Text provided Block Start

RC-401b · Module 3

Scaling & Performance

4 min read

Scaling agent operations is not the same as scaling web services. You cannot just add more instances behind a load balancer. Each agent carries state — context windows, conversation history, learned patterns, inter-agent relationships. Scaling means replicating all of that state correctly, or designing your architecture so that state does not need to be replicated.

The AT track teaches horizontal scaling patterns: shard work across independent teams rather than growing a single team. Keep teams at 3-5 agents (the coordination sweet spot) and run multiple teams in parallel rather than one team of 15. The probability math alone justifies this — three teams of 5 at 0.95^5 = 77% all-succeed each is dramatically better than one team of 15 at 0.95^15 = 46%. CC performance optimization reduces per-agent cost: right-size models (Sonnet for specialists, Opus for leads), keep CLAUDE.md lean, use /compact when context grows, and terminate idle agents immediately. OC performance tuning optimizes the infrastructure layer: session management, cron scheduling, multi-model routing to minimize latency and maximize throughput.

  1. Shard, Don't Grow When workload increases, resist the urge to add agents to an existing team. Instead, spin up a new independent team with its own lead and specialists. Teams of 3-5 agents maintain 77-86% all-succeed probability. Teams of 10+ drop below 60%. Multiple small teams with a meta-orchestrator outperform a single large team on every metric: cost, reliability, latency, and output quality.
  2. Right-Size Models Per Agent Not every agent needs the most capable model. Research agents doing structured data extraction run on Sonnet at one-third the cost of Opus with comparable results. Critic agents that evaluate against defined rubrics run on Sonnet. Only leads — agents that synthesize, judge, and make routing decisions — justify Opus. Run /cost during development to measure actual token consumption per agent role. Let the data drive your model assignment, not intuition.
  3. Optimize Context and Lifecycle Three performance levers you control directly. First, keep CLAUDE.md under 300 lines — bloated project context inflates every agent's baseline token cost. Second, use /compact when context windows grow beyond 60% capacity — this compresses history without losing critical state. Third, implement aggressive lifecycle management: terminate agents the moment their deliverable is approved. One user left background agents running for 12 hours after a 2-hour task and burned over 10,000 unnecessary tokens. Every idle agent is wasted spend.

Text provided Block End
Data supplied Block Start

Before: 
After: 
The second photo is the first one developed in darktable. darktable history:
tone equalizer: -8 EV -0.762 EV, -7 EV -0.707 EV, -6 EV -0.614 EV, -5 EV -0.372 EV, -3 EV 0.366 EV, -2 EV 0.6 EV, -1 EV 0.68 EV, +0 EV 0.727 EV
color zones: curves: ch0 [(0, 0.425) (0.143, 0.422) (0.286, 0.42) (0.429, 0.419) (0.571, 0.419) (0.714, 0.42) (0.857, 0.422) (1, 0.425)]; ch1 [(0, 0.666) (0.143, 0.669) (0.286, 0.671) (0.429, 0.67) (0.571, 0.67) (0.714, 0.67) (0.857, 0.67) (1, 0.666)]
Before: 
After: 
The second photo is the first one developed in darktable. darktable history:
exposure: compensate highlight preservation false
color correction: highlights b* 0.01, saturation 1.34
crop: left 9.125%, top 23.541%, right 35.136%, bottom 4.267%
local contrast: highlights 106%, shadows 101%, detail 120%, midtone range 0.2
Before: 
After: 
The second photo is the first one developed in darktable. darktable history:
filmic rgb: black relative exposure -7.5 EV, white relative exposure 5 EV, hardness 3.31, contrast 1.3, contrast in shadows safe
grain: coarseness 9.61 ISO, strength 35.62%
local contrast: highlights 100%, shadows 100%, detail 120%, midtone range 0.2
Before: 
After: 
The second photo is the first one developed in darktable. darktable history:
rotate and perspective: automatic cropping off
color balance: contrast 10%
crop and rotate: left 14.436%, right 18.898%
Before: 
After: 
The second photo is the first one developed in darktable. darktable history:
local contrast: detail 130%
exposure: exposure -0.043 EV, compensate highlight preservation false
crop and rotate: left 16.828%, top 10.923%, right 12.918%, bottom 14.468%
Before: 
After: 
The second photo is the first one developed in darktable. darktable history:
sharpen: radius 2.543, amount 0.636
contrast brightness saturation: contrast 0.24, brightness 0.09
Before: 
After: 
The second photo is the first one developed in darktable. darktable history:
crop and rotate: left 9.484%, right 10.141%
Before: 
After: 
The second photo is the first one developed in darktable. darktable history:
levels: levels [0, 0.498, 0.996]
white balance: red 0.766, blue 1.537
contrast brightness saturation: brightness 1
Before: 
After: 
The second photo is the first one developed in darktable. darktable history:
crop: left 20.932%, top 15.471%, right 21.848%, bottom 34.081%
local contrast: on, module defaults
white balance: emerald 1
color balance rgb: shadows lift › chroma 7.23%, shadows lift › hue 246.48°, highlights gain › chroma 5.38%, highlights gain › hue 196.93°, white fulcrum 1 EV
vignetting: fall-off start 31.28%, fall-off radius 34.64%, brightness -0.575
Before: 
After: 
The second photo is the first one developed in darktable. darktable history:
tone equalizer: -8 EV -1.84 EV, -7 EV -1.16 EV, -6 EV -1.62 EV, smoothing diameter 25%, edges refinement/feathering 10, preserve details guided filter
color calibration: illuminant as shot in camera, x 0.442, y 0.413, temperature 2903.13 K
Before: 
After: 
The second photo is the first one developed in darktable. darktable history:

Data supplied Block End

## Required action
Copy out the full Scaling & Performance text above, word for word, from its first line to its last.

## Answer for the task
RC-401b · Module 3

Scaling & Performance

4 min read

Scaling agent operations is not the same as scaling web services. You cannot just add more instances behind a load balancer. Each agent carries state — context windows, conversation history, learned patterns, inter-agent relationships. Scaling means replicating all of that state correctly, or designing your architecture so that state does not need to be replicated.

The AT track teaches horizontal scaling patterns: shard work across independent teams rather than growing a single team. Keep teams at 3-5 agents (the coordination sweet spot) and run multiple teams in parallel rather than one team of 15. The probability math alone justifies this — three teams of 5 at 0.95^5 = 77% all-succeed each is dramatically better than one team of 15 at 0.95^15 = 46%. CC performance optimization reduces per-agent cost: right-size models (Sonnet for specialists, Opus for leads), keep CLAUDE.md lean, use /compact when context grows, and terminate idle agents immediately. OC performance tuning optimizes the infrastructure layer: session management, cron scheduling, multi-model routing to minimize latency and maximize throughput.

  1. Shard, Don't Grow When workload increases, resist the urge to add agents to an existing team. Instead, spin up a new independent team with its own lead and specialists. Teams of 3-5 agents maintain 77-86% all-succeed probability. Teams of 10+ drop below 60%. Multiple small teams with a meta-orchestrator outperform a single large team on every metric: cost, reliability, latency, and output quality.
  2. Right-Size Models Per Agent Not every agent needs the most capable model. Research agents doing structured data extraction run on Sonnet at one-third the cost of Opus with comparable results. Critic agents that evaluate against defined rubrics run on Sonnet. Only leads — agents that synthesize, judge, and make routing decisions — justify Opus. Run /cost during development to measure actual token consumption per agent role. Let the data drive your model assignment, not intuition.
  3. Optimize Context and Lifecycle Three performance levers you control directly. First, keep CLAUDE.md under 300 lines — bloated project context inflates every agent's baseline token cost. Second, use /compact when context windows grow beyond 60% capacity — this compresses history without losing critical state. Third, implement aggressive lifecycle management: terminate agents the moment their deliverable is approved. One user left background agents running for 12 hours after a 2-hour task and burned over 10,000 unnecessary tokens. Every idle agent is wasted spend.